Originally I had thought of hanging two large paintings (acrylic on cotton, 320 x 200 cm / c. 10 x 6 x 1/2 ft. each) on the wall within the area of the turf, the first showing a fig tree in bright sunlight on red soil, and the second one, a child—also on red soil—contortedly sticking out her tongue. We do not know whether she is doing this because of the fig tree (because there are no figs in sight) or whether she’s just playing around. However, while putting up the installation, I decided to retain these two pictures as an autonomous work,* like the full-scale, white polyester stuffed knapsack, which was first placed on a little rise in the grass but then finally positioned at the other end of the exhibition under the stairs to the administrative offices. In "Gulliver’s Travels", the knapsack is a symbol of great linguistic and communicative competence…
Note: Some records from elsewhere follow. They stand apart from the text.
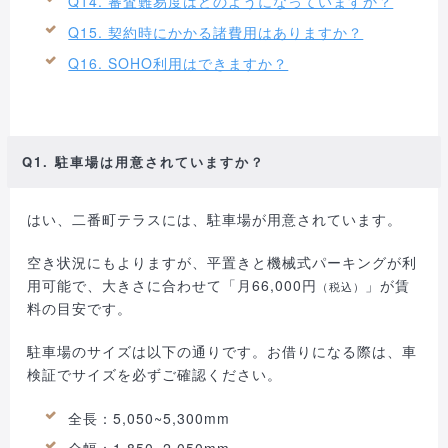
Q14. 審査難易度はどのようになっていますか？
Q15. 契約時にかかる諸費用はありますか？
Q16. SOHO利用はできますか？
Q1. 駐車場は用意されていますか？
はい、二番町テラスには、駐車場が用意されています。
空き状況にもよりますが、平置きと機械式パーキングが利
用可能で、大きさに合わせて「月66,000円
」が賃
（税込）
料の目安です。
駐車場のサイズは以下の通りです。お借りになる際は、車
検証でサイズを必ずご確認ください。
全長：5,050~5,300mm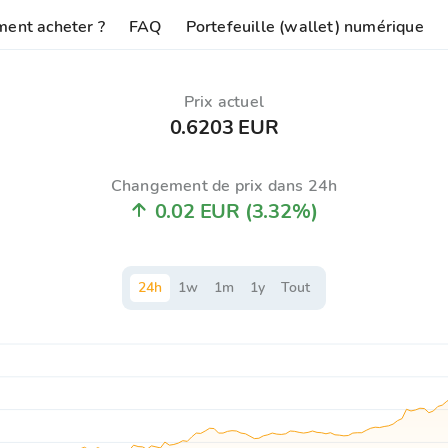
ent acheter ?
FAQ
Portefeuille (wallet) numérique
Prix ​​actuel
0.6203 EUR
Changement de prix dans 24h
0.02 EUR
(3.32%)
24
h
1
w
1
m
1
y
Tout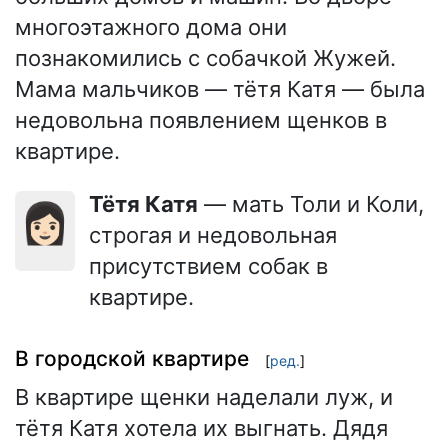
многоэтажного дома они
познакомились с собачкой Жужей.
Мама мальчиков — тётя Катя — была
недовольна появлением щенков в
квартире.
Тётя Катя
— мать Толи и Коли,
👩🏻
строгая и недовольная
присутствием собак в
квартире.
В городской квартире
[
ред.
]
В квартире щенки наделали луж, и
тётя Катя хотела их выгнать. Дядя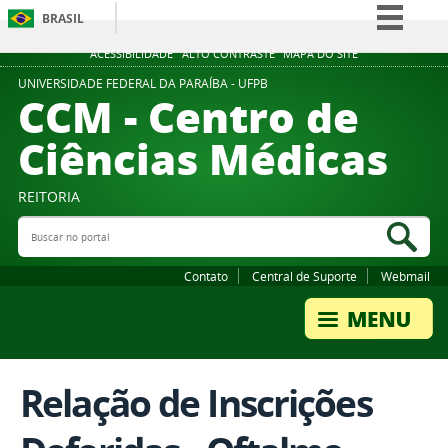
BRASIL
Simplifique!
ACESSIBILIDADE
ALTO CONTRASTE
MAPA DO SITE
Comunica BR
UNIVERSIDADE FEDERAL DA PARAÍBA - UFPB
CCM - Centro de
Participe
Ciências Médicas
Acesso à informação
Legislação
REITORIA
Canais
Buscar no portal
Bus
Contato
Central de Suporte
Webmail
Relação de Inscrições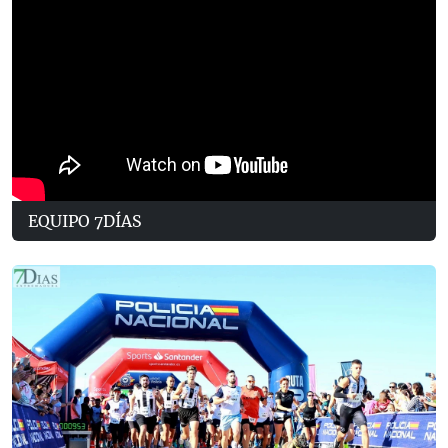
EQUIPO 7DÍAS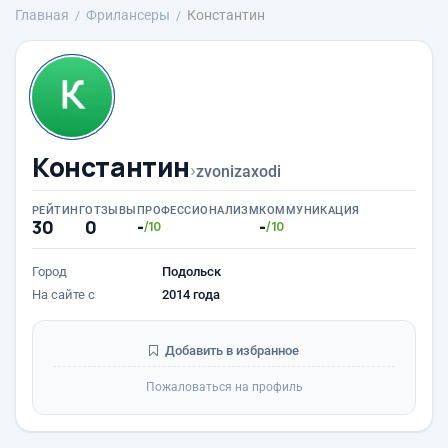
Главная
Фрилансеры
Константин
Константин
›
zvonizaxodi
РЕЙТИНГ
ОТЗЫВЫ
ПРОФЕССИОНАЛИЗМ
КОММУНИКАЦИЯ
30
0
-
-
/10
/10
Город
Подольск
На сайте с
2014 года
Добавить в избранное
Пожаловаться на профиль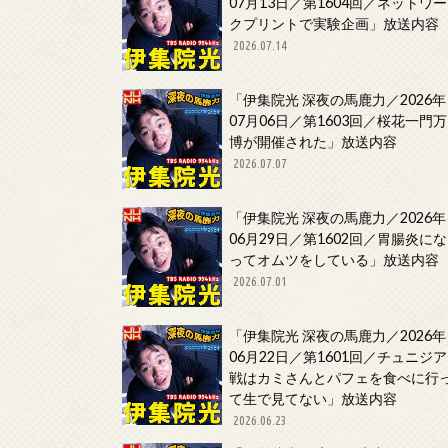
07月13日／第1604回／ネットワー
クプリントで実験企画」放送内容
2026.07.14
「伊集院光 深夜の馬鹿力／2026年
07月06日／第1603回／桜花一門万
博が開催された」放送内容
2026.07.07
「伊集院光 深夜の馬鹿力／2026年
06月29日／第1602回／胃腸炎にな
ってオムツをしている」放送内容
2026.07.01
「伊集院光 深夜の馬鹿力／2026年
06月22日／第1601回／チュニジア
戦はカミさんとパフェを食べに行
て生で見てない」放送内容
2026.06.23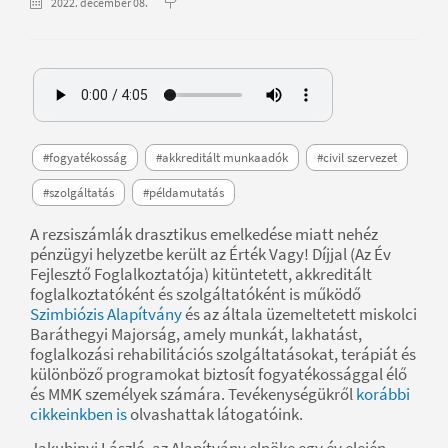
2022. december 08.
#fogyatékosság
#akkreditált munkaadók
#civil szervezet
#szolgáltatás
#példamutatás
A rezsiszámlák drasztikus emelkedése miatt nehéz
pénzügyi helyzetbe került az Érték Vagy! Díjjal (Az Év
Fejlesztő Foglalkoztatója) kitüntetett, akkreditált
foglalkoztatóként és szolgáltatóként is működő
Szimbiózis Alapítvány
és az általa üzemeltetett miskolci
Baráthegyi Majorság, amely munkát, lakhatást,
foglalkozási rehabilitációs szolgáltatásokat, terápiát és
különböző programokat biztosít fogyatékossággal élő
és MMK személyek számára. Tevékenységükről
korábbi
cikkeinkben
is
olvashattak látogatóink.
Jakubinyi László, az Alapítvány elnöke egy év elején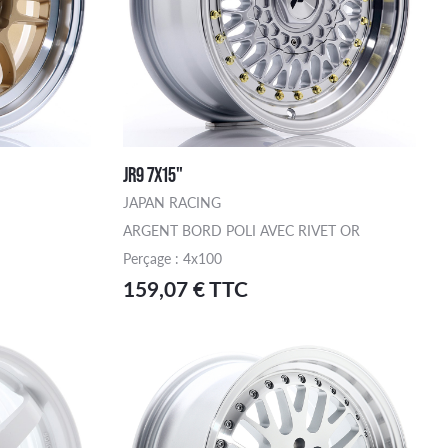
JR9 7X15"
JAPAN RACING
ARGENT BORD POLI AVEC RIVET OR
Perçage : 4x100
159,07 € TTC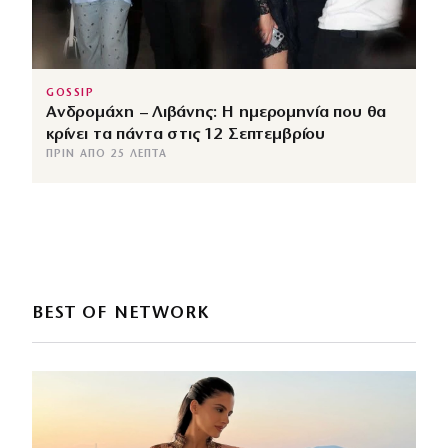
GOSSIP
Ανδρομάχη – Λιβάνης: Η ημερομηνία που θα
κρίνει τα πάντα στις 12 Σεπτεμβρίου
ΠΡΙΝ ΑΠΌ 25 ΛΕΠΤΆ
BEST OF NETWORK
S: At the end of the exhibition, there was also a rectangular structure for visitors to walk into. Measuring 350 x 400 x 500 cm / c. 11 x 13 x 16 ft., it was painted black inside and out, and filled ankle-deep with water.
B: This black house is a kind of companion piece to my large, five-part installation (300 x 150 x 950 cm / c. 10 x 5 x 31 ft.) from 1996/98, "How many nights I prayed for this," in which gymnastic equipment, fixed to the thin walls of glass boxes, raises the issue of use. The minimalist intervention in the attractive, filigreed and transparent glass cubes is disturbing both physically and mentally. The equipment encourages interaction but it would not be advisable to use it. The conjunction of strength (gymnastics) and fragility (glass) provokes a permanent ambivalence between familiarity and alienation, attraction and peril, or a flush of adrenaline and paradox.
The black house is, at first sight, darkness embodied; the interior has only one small light. We first walk through a narrow passage and are wary of stepping into the dark unknown, where we suddenly find ourselves standing in water. If we take the time to overcome the spookiness and spend a few minutes in the water and in the room, our eyes become accustomed to the darkness and we notice that our own movements in the water are generating the waves of light reflected on the walls. Suddenly the dark room seems light and agitated although it is actually neither. The regularly irregular rhythm of the undulating light makes it seem as if the walls were in motion and produces a completely new, unexpected sense of space.
The spooky scenario, anticipated because of the darkness, turns into a sensual, trance-like, strangely disturbing, and yet ultimately soothing experience, provided that, in our anxiety, we have not tripped on the stairs and fallen fully clothed into the water … (laughs)
January 2000


*The two large canvases were not used in the exhibition after all.